Mannheim.Ob als Zeichentrick-Musical, als Realfilm oder live auf der Bühne: „Disney Die Schöne und das Biest“ hat eine buchstäblich märchenhafte Erfolgsgeschichte geschrieben. Von 30. Juli bis 5. August ist das Budapester Operetten- und Musicaltheater mit seiner deutschsprachigen „Disney Die Schöne und das Biest“-Inszenierung wieder am Mannheimer Nationaltheater zu Gast. Im Interview mit dem „Morgen Magazin“ erzählt der Biest-/Prinz-Darsteller Sándor Barkóczi über das Musical, seinen eigenen künstlerischen Werdegang und die Kraft von Freundschaft und Liebe.

Herr Barkóczi, was war Ihr Eindruck, als Sie sich selbst zum ersten Mal in vollem Kostüm und Make-up als Biest gesehen haben?

Sándor Barkóczi: Als ich mein Kostüm zum ersten Mal anhatte, habe ich gemerkt, dass ich viel schwerer bin als im normalen Leben (lacht). Ich hatte ein wirklich gutes Gefühl damit, als ich in den Spiegel blickte. „Die Schöne und das Biest“ ist eines meiner Lieblingsmärchen.

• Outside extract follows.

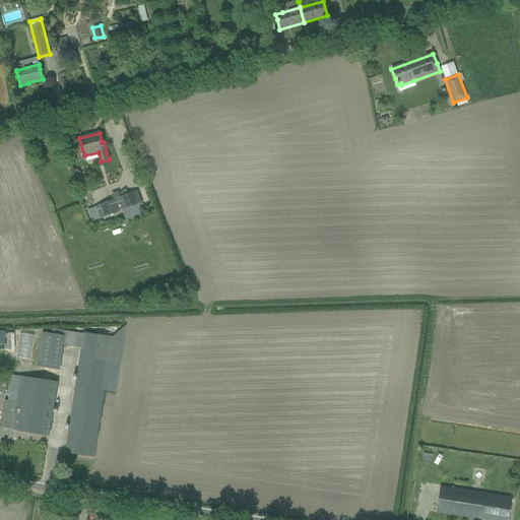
[(96,207),(102,219),(142,204),(137,192),(121,198),(118,192),(111,194),(113,201),(96,207)]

Wie lange dauert diese Verwandlung und wie kompliziert ist sie?

Barkóczi: Es dauert etwa eine Stunde, um das Kostüm anzulegen und das Make-up aufzutragen. Es besteht aus vielen Teilen, die an meinen Körper drapiert werden – Bänder, Bart, Haare. Oh ja (lacht), es ist recht kompliziert.

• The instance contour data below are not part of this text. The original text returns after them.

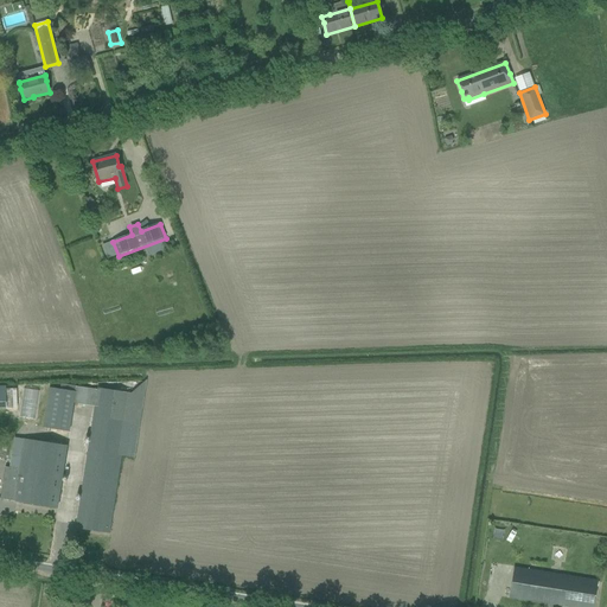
[(76,529),(109,534),(112,522),(122,455),(134,458),(140,422),(127,421),(132,394),(96,388),(96,390),(77,387),(76,391),(49,388),(43,428),(70,432),(75,403),(94,406),(78,517),(76,529)]
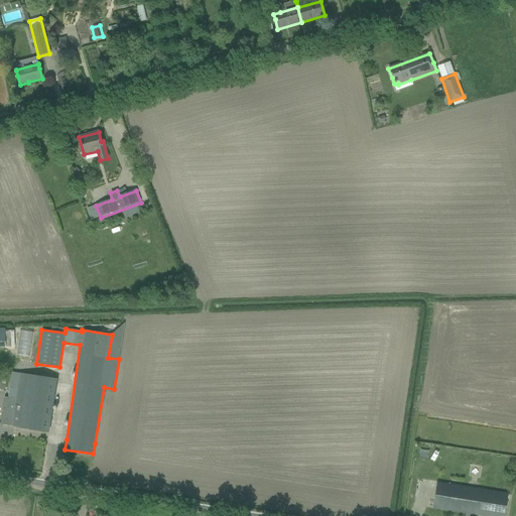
[(0,423),(48,432),(57,380),(21,374),(18,389),(10,388),(8,398),(4,397),(0,423)]
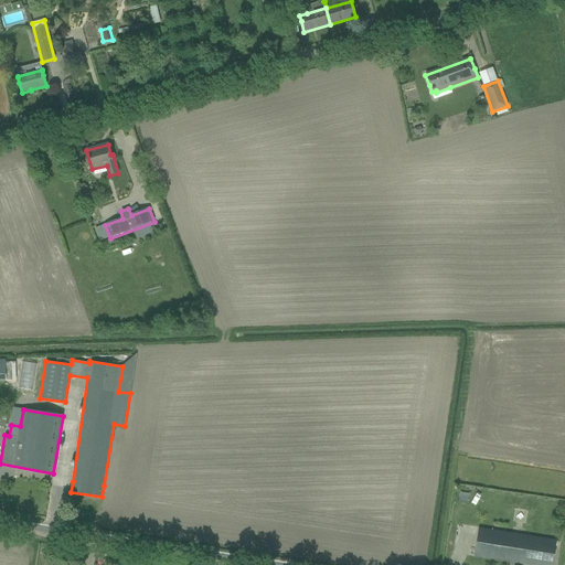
[(475,556),(533,564),(552,564),(555,545),(556,545),(556,543),(555,543),(555,542),(479,530),(475,556)]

Wie haben Familie und Freunde reagiert, als sie Sie zum ersten Mal in dieser Rolle gesehen haben? Haben sie Sie überhaupt erkannt?

Barkóczi: Glücklicherweise konnten sie mich in dem Kostüm überhaupt nicht erkennen, niemand kann das (lacht). Aber nach der Show sagten meine Eltern und meine Freunde: „Wow, das ist so verblüffend!“

Erinnern Sie sich daran, wann sie der Geschichte von „Disney Die Schöne und das Biest“ zum ersten Mal begegnet sind?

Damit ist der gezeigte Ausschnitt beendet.